YOGYAKARTA — Sebanyak 14 kemantren di Kota Yogyakarta akan menggelar Festival Babad Siti Kemantren secara serentak pada 31 Agustus 2026. Memasuki tahun keempat, festival ini dirancang untuk memperkuat narasi sejarah sekaligus mendorong kemandirian ekonomi wilayah.
"Babad Siti Kemantren tidak hanya diarahkan sebagai agenda pelestarian kebudayaan, tetapi juga sebagai ruang membangun kolaborasi dan mengembangkan potensi wilayah," kata Kepala Dinas Kebudayaan Yogyakarta Yetti Martanti, Minggu.
Yetti menjelaskan, penguatan narasi sejarah dan budaya diharapkan mampu membuka ruang baru bagi masyarakat untuk mengenali potensi di lingkungannya. Potensi tersebut kemudian dikembangkan menjadi daya tarik yang mendukung ekonomi kreatif, produk lokal, kemitraan, hingga aktivitas berbasis pengalaman atau experience-based tourism.
"Dengan demikian, Babad Siti Kemantren 2026 tidak hanya mengajak masyarakat mengenang masa lalu, tetapi menjadikan sejarah dan budaya sebagai pijakan untuk membangun masa depan wilayah yang lebih mandiri, berdaya saing, dan tetap berakar pada identitas sejarahnya," ujarnya.
Setiap kemantren di Yogyakarta memiliki karakter dan cerita yang berbeda. Mulai dari tradisi, cerita rakyat, hingga warisan budaya yang hidup di tengah masyarakat.
Perbedaan ini justru menjadi kekuatan yang membentuk mozaik kebudayaan Kota Yogyakarta secara utuh. "Setiap wilayah memiliki karakter dan cerita yang berbeda, sekaligus menjadi bagian dari mozaik kebudayaan Kota Yogyakarta," kata Yetti.
Melalui festival ini, Dinas Kebudayaan ingin mengemas sejarah dan budaya setiap wilayah dengan storytelling yang menarik dan komunikatif.

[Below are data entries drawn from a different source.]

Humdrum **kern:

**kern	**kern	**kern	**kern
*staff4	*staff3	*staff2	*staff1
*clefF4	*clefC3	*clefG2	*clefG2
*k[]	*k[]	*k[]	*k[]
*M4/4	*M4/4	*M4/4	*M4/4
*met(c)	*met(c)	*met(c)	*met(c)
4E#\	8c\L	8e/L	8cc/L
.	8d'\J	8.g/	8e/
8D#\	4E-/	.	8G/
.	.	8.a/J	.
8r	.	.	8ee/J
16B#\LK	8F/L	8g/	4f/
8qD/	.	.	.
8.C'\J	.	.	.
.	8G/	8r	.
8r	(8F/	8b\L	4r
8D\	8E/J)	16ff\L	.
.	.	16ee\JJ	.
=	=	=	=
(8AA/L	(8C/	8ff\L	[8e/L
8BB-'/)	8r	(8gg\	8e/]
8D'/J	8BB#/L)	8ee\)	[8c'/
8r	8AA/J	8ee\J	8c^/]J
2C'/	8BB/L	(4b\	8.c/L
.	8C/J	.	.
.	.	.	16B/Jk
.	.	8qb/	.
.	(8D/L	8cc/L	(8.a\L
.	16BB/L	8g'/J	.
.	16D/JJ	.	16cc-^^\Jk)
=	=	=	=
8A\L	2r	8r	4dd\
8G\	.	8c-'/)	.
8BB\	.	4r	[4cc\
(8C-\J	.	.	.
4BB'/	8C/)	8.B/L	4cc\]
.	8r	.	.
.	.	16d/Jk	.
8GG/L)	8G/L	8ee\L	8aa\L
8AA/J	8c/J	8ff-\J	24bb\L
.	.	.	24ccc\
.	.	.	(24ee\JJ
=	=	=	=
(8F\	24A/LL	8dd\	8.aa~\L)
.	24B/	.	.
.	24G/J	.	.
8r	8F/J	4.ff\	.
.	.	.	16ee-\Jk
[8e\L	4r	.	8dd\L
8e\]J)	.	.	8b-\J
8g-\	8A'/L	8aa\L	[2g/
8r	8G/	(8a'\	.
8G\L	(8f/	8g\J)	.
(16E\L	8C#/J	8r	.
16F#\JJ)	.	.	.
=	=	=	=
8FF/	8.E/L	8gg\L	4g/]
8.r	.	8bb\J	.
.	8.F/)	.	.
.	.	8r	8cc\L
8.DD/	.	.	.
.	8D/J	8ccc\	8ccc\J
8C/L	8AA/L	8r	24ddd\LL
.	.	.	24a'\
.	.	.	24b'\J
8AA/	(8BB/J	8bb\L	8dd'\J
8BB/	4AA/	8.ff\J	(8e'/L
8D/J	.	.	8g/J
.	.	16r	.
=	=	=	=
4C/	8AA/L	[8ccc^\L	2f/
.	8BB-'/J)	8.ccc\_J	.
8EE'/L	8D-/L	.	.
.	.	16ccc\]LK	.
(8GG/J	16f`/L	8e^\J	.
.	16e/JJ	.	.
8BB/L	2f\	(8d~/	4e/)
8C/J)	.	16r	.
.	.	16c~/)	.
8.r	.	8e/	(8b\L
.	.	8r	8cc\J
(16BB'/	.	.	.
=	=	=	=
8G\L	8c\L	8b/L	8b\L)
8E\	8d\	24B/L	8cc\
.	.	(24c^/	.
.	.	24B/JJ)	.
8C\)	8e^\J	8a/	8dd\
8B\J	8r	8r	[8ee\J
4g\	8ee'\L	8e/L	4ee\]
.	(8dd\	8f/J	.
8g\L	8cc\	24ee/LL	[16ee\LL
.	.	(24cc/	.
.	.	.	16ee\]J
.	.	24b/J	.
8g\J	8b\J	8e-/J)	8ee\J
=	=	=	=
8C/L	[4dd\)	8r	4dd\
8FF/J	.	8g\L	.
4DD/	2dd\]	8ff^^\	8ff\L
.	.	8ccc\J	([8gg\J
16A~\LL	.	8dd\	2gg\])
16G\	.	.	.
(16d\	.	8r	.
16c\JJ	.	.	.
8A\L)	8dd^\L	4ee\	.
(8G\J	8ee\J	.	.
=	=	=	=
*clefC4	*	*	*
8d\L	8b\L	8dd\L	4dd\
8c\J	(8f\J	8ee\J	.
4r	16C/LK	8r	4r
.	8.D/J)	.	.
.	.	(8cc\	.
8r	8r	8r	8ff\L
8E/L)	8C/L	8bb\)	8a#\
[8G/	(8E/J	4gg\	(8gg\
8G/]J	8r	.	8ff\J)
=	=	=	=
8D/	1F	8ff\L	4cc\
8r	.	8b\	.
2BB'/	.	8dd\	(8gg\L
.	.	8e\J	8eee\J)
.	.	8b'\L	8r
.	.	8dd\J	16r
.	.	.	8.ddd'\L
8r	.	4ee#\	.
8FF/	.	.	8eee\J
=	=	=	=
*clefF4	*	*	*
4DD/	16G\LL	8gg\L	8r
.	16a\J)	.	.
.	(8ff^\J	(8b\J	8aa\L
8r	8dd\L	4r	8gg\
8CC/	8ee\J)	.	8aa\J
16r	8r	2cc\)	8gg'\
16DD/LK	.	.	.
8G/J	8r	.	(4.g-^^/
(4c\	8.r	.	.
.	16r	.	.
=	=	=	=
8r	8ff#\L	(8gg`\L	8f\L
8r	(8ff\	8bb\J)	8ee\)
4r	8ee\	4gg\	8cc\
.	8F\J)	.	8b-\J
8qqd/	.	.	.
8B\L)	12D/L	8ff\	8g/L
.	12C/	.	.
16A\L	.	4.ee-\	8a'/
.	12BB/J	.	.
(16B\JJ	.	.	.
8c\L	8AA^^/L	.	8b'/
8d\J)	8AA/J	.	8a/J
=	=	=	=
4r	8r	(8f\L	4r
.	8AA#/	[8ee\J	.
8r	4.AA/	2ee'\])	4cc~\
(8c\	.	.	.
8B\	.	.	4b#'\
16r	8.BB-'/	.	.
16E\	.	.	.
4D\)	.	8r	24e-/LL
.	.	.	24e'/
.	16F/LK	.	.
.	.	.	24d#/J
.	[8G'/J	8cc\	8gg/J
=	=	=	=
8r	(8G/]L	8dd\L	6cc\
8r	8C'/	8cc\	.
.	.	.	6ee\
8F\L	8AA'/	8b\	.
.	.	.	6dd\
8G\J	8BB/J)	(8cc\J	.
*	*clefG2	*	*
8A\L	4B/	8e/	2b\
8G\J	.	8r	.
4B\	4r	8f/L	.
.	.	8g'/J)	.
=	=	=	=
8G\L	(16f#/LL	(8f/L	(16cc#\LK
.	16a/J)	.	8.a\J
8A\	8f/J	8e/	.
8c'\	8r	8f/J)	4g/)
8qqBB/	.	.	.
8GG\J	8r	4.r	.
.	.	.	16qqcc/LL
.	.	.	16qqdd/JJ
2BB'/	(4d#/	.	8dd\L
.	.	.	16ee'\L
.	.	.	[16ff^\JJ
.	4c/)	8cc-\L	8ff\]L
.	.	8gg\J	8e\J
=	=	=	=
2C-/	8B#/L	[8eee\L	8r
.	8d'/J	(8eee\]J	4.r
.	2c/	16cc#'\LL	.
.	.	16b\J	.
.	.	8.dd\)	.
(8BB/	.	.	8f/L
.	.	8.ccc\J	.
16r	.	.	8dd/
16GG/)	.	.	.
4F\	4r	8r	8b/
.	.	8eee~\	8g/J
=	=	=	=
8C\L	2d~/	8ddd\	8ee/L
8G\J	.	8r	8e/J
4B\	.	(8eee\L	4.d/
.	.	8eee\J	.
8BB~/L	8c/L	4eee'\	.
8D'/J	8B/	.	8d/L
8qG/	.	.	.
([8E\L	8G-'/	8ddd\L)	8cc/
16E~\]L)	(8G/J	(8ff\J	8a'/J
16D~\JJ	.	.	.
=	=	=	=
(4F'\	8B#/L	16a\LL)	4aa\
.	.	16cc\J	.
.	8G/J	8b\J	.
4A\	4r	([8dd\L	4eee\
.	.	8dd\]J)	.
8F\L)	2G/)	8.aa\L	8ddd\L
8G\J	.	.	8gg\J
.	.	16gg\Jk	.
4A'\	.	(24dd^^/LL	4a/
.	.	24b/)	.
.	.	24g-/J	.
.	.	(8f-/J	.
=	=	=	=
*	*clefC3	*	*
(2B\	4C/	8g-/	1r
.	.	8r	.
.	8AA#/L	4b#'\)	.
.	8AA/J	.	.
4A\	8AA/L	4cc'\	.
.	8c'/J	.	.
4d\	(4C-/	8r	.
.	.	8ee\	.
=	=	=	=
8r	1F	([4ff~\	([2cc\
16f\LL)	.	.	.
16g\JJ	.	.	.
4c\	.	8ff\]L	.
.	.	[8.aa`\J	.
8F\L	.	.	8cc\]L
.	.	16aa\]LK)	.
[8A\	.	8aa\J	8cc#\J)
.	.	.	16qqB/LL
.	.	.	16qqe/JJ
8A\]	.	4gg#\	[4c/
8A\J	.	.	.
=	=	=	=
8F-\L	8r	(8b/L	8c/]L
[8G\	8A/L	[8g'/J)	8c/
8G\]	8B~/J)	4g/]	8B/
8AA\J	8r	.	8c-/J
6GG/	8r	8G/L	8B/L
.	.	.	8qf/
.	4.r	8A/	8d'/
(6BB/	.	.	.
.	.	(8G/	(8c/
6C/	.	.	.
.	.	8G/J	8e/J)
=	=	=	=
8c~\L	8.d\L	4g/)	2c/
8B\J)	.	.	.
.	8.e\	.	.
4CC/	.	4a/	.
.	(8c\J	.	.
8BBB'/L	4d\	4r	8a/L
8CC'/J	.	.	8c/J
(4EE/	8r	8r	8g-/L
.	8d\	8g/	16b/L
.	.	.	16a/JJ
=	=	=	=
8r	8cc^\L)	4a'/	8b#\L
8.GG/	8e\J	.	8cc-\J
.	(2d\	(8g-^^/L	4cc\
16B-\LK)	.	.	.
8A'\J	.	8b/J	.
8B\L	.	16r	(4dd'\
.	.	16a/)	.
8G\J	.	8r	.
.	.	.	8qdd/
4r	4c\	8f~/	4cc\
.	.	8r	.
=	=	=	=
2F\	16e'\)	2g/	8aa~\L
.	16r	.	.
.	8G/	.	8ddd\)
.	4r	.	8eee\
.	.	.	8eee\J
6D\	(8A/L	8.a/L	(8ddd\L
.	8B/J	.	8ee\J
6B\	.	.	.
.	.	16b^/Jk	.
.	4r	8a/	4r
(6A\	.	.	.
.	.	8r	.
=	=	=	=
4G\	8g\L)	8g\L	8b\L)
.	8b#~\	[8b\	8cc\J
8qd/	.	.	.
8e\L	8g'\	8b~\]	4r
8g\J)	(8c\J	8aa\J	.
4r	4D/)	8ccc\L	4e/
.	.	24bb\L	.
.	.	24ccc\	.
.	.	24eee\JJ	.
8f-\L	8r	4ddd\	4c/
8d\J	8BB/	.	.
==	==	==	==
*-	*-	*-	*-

Pendekatan ini dipilih agar sejarah terasa lebih hidup dan dekat dengan masyarakat, terutama generasi muda.
"Kami ingin memperkuat narasi sejarah dan budaya di setiap wilayah sekaligus mengemasnya melalui storytelling yang menarik dan komunikatif, sehingga sejarah menjadi lebih hidup dan dekat dengan masyarakat," jelasnya.
Festival ini melibatkan berbagai unsur melalui pendekatan pentahelix, yaitu pemerintah, masyarakat, pelaku usaha, komunitas budaya, dan lembaga pendidikan. Kolaborasi lintas sektor ini menjadi kunci agar festival tidak berhenti sebagai perayaan seremonial, tetapi berdampak nyata pada penguatan ekonomi lokal.
Dengan melibatkan pelaku usaha dan lembaga pendidikan, festival diharapkan mampu menciptakan ekosistem yang mendukung pertumbuhan produk lokal dan kemitraan jangka panjang. Masyarakat diajak berperan aktif mengenali sekaligus memasarkan potensi wilayahnya masing-masing.
Festival Babad Siti Kemantren menjadi salah satu agenda tahunan yang dinantikan warga Yogyakarta. Ajang ini sekaligus menjadi wadah untuk menampilkan identitas budaya yang hidup di tengah dinamika kota.